__Task objective__
The lines you return must be all those in the data that hold the string "ЦБПиПЛС".

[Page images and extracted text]
____
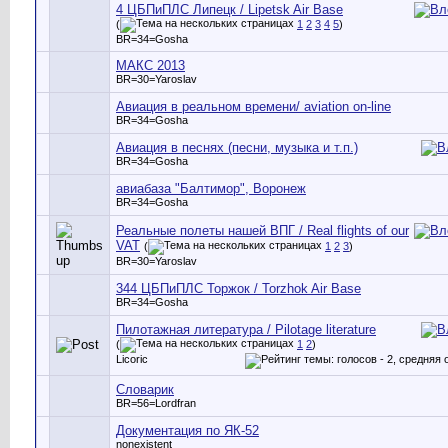
4 ЦБПиПЛС Липецк / Lipetsk Air Base
(
1
2
3
4
5
)
BR=34=Gosha
МАКС 2013
BR=30=Yaroslav
Авиация в реальном времени/ aviation on-line
BR=34=Gosha
Авиация в песнях (песни, музыка и т.п.)
BR=34=Gosha
авиабаза "Балтимор", Воронеж
BR=34=Gosha
Реальные полеты нашей ВПГ / Real flights of our
VAT
(
1
2
3
)
BR=30=Yaroslav
344 ЦБПиПЛС Торжок / Torzhok Air Base
BR=34=Gosha
Пилотажная литература / Pilotage literature
(
1
2
)
Licoric
Словарик
BR=56=Lordfran
Документация по ЯК-52
nonexistent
____
__Response to this exercise__
4 ЦБПиПЛС Липецк / Lipetsk Air Base
344 ЦБПиПЛС Торжок / Torzhok Air Base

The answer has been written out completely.